* WHAT YOU HAVE TO DO
Please repeat the items below word for word, from the line containing "Mask each instance" through the end of the items, including both ends. Leave the pictures out of your answer.

* PROVIDED DATA
************

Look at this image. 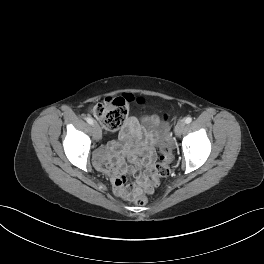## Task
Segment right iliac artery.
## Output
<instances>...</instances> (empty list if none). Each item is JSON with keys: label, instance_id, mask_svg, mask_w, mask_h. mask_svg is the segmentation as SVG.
<instances>
[{"label": "right iliac artery", "instance_id": "1", "mask_svg": "<svg viewBox=\"0 0 264 264\" xmlns=\"http://www.w3.org/2000/svg\"><path fill=\"white\" fill-rule=\"evenodd\" d=\"M86 121L91 125L94 124V120L92 118H86Z\"/></svg>", "mask_w": 264, "mask_h": 264}]
</instances>
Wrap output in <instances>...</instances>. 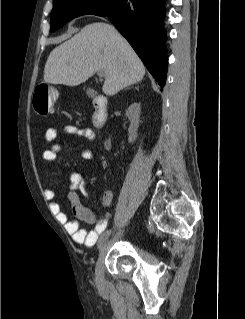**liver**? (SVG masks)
<instances>
[{
    "label": "liver",
    "mask_w": 245,
    "mask_h": 319,
    "mask_svg": "<svg viewBox=\"0 0 245 319\" xmlns=\"http://www.w3.org/2000/svg\"><path fill=\"white\" fill-rule=\"evenodd\" d=\"M102 70L104 94L111 96L140 82L145 67L126 39L114 26L96 22L53 49L44 68V81L78 86Z\"/></svg>",
    "instance_id": "6515ba94"
}]
</instances>
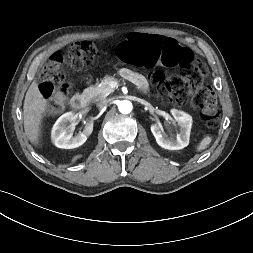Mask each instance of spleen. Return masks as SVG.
Instances as JSON below:
<instances>
[{
    "mask_svg": "<svg viewBox=\"0 0 253 253\" xmlns=\"http://www.w3.org/2000/svg\"><path fill=\"white\" fill-rule=\"evenodd\" d=\"M210 143H211V138L209 136L204 137L196 148L197 152H201L205 150L209 146Z\"/></svg>",
    "mask_w": 253,
    "mask_h": 253,
    "instance_id": "1",
    "label": "spleen"
}]
</instances>
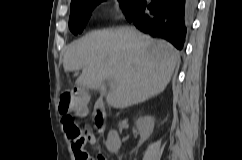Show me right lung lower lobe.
Here are the masks:
<instances>
[{
    "label": "right lung lower lobe",
    "mask_w": 242,
    "mask_h": 160,
    "mask_svg": "<svg viewBox=\"0 0 242 160\" xmlns=\"http://www.w3.org/2000/svg\"><path fill=\"white\" fill-rule=\"evenodd\" d=\"M150 1L136 0L125 12L126 19L144 33L164 38L182 49L198 0Z\"/></svg>",
    "instance_id": "98d812e1"
}]
</instances>
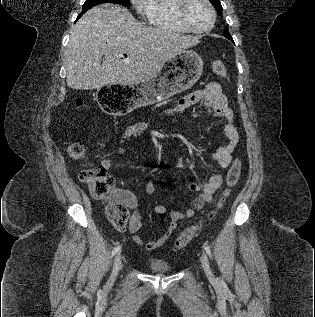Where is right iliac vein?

************

* SOLUTION FOR THIS TASK
Mask each instance of spleen. Return masks as SVG.
Instances as JSON below:
<instances>
[{
    "mask_svg": "<svg viewBox=\"0 0 253 253\" xmlns=\"http://www.w3.org/2000/svg\"><path fill=\"white\" fill-rule=\"evenodd\" d=\"M210 143H211V138L209 136L204 137L196 148L197 152H201L205 150L209 146Z\"/></svg>",
    "mask_w": 253,
    "mask_h": 253,
    "instance_id": "1",
    "label": "spleen"
}]
</instances>
Show me right lung lower lobe.
Here are the masks:
<instances>
[{
    "label": "right lung lower lobe",
    "mask_w": 242,
    "mask_h": 160,
    "mask_svg": "<svg viewBox=\"0 0 242 160\" xmlns=\"http://www.w3.org/2000/svg\"><path fill=\"white\" fill-rule=\"evenodd\" d=\"M150 1L136 0L125 12L126 19L144 33L164 38L182 49L198 0Z\"/></svg>",
    "instance_id": "98d812e1"
}]
</instances>
Where is right iliac vein?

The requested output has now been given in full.